Exercise prompt:
Retype the full set of records. Keep every character identical.
====== Raw data ======
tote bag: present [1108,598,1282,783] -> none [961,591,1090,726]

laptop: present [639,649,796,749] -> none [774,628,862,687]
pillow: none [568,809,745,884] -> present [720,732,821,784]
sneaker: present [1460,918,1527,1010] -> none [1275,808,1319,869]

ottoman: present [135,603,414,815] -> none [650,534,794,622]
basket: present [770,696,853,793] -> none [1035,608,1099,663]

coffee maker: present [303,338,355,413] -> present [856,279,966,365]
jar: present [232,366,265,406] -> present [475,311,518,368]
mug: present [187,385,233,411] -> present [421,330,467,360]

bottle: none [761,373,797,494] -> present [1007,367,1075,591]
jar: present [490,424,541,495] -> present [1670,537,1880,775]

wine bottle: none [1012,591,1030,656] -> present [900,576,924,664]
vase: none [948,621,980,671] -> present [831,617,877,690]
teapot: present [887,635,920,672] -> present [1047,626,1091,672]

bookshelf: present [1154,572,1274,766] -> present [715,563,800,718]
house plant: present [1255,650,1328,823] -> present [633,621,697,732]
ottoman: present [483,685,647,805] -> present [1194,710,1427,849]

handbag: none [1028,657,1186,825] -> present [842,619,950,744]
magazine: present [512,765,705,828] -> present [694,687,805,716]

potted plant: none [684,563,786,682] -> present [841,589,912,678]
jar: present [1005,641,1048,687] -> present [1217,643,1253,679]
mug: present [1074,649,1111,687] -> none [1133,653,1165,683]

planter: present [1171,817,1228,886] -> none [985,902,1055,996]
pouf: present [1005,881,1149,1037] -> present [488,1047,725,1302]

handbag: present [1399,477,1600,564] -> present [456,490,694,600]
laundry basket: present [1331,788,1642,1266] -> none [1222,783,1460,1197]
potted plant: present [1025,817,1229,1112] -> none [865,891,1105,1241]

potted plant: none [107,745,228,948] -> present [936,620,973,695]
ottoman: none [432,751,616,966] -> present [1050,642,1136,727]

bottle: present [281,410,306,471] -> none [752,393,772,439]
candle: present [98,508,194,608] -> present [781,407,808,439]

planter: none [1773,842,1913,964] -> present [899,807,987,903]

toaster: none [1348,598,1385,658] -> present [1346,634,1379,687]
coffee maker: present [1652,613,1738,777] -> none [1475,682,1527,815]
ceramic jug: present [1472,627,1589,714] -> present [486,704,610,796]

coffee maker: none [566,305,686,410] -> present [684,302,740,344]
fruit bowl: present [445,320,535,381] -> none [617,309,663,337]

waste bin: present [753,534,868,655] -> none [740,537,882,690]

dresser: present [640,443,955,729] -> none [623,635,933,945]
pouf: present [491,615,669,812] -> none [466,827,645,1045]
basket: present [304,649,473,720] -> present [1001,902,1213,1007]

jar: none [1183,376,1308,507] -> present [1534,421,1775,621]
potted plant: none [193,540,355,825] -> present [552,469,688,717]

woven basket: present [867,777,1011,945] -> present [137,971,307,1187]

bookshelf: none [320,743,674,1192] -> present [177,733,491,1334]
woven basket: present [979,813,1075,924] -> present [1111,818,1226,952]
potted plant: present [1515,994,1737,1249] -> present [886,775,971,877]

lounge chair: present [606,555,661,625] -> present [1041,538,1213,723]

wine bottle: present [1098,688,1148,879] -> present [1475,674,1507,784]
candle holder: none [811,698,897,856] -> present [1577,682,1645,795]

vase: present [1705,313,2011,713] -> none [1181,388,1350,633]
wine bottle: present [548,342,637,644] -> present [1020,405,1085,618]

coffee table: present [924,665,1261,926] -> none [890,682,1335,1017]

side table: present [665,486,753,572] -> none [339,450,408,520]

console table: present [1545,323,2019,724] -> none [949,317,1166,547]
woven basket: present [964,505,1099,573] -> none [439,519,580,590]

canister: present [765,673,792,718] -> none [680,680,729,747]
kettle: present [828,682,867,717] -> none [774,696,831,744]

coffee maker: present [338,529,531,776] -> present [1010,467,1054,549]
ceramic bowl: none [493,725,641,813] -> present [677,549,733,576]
======
Response below:
tote bag: present [1108,598,1282,783] -> none [961,591,1090,726]

laptop: present [639,649,796,749] -> none [774,628,862,687]
pillow: none [568,809,745,884] -> present [720,732,821,784]
sneaker: present [1460,918,1527,1010] -> none [1275,808,1319,869]

ottoman: present [135,603,414,815] -> none [650,534,794,622]
basket: present [770,696,853,793] -> none [1035,608,1099,663]

coffee maker: present [303,338,355,413] -> present [856,279,966,365]
jar: present [232,366,265,406] -> present [475,311,518,368]
mug: present [187,385,233,411] -> present [421,330,467,360]

bottle: none [761,373,797,494] -> present [1007,367,1075,591]
jar: present [490,424,541,495] -> present [1670,537,1880,775]

wine bottle: none [1012,591,1030,656] -> present [900,576,924,664]
vase: none [948,621,980,671] -> present [831,617,877,690]
teapot: present [887,635,920,672] -> present [1047,626,1091,672]

bookshelf: present [1154,572,1274,766] -> present [715,563,800,718]
house plant: present [1255,650,1328,823] -> present [633,621,697,732]
ottoman: present [483,685,647,805] -> present [1194,710,1427,849]

handbag: none [1028,657,1186,825] -> present [842,619,950,744]
magazine: present [512,765,705,828] -> present [694,687,805,716]

potted plant: none [684,563,786,682] -> present [841,589,912,678]
jar: present [1005,641,1048,687] -> present [1217,643,1253,679]
mug: present [1074,649,1111,687] -> none [1133,653,1165,683]

planter: present [1171,817,1228,886] -> none [985,902,1055,996]
pouf: present [1005,881,1149,1037] -> present [488,1047,725,1302]

handbag: present [1399,477,1600,564] -> present [456,490,694,600]
laundry basket: present [1331,788,1642,1266] -> none [1222,783,1460,1197]
potted plant: present [1025,817,1229,1112] -> none [865,891,1105,1241]

potted plant: none [107,745,228,948] -> present [936,620,973,695]
ottoman: none [432,751,616,966] -> present [1050,642,1136,727]

bottle: present [281,410,306,471] -> none [752,393,772,439]
candle: present [98,508,194,608] -> present [781,407,808,439]

planter: none [1773,842,1913,964] -> present [899,807,987,903]

toaster: none [1348,598,1385,658] -> present [1346,634,1379,687]
coffee maker: present [1652,613,1738,777] -> none [1475,682,1527,815]
ceramic jug: present [1472,627,1589,714] -> present [486,704,610,796]

coffee maker: none [566,305,686,410] -> present [684,302,740,344]
fruit bowl: present [445,320,535,381] -> none [617,309,663,337]

waste bin: present [753,534,868,655] -> none [740,537,882,690]

dresser: present [640,443,955,729] -> none [623,635,933,945]
pouf: present [491,615,669,812] -> none [466,827,645,1045]
basket: present [304,649,473,720] -> present [1001,902,1213,1007]

jar: none [1183,376,1308,507] -> present [1534,421,1775,621]
potted plant: none [193,540,355,825] -> present [552,469,688,717]

woven basket: present [867,777,1011,945] -> present [137,971,307,1187]

bookshelf: none [320,743,674,1192] -> present [177,733,491,1334]
woven basket: present [979,813,1075,924] -> present [1111,818,1226,952]
potted plant: present [1515,994,1737,1249] -> present [886,775,971,877]

lounge chair: present [606,555,661,625] -> present [1041,538,1213,723]

wine bottle: present [1098,688,1148,879] -> present [1475,674,1507,784]
candle holder: none [811,698,897,856] -> present [1577,682,1645,795]

vase: present [1705,313,2011,713] -> none [1181,388,1350,633]
wine bottle: present [548,342,637,644] -> present [1020,405,1085,618]

coffee table: present [924,665,1261,926] -> none [890,682,1335,1017]

side table: present [665,486,753,572] -> none [339,450,408,520]

console table: present [1545,323,2019,724] -> none [949,317,1166,547]
woven basket: present [964,505,1099,573] -> none [439,519,580,590]

canister: present [765,673,792,718] -> none [680,680,729,747]
kettle: present [828,682,867,717] -> none [774,696,831,744]

coffee maker: present [338,529,531,776] -> present [1010,467,1054,549]
ceramic bowl: none [493,725,641,813] -> present [677,549,733,576]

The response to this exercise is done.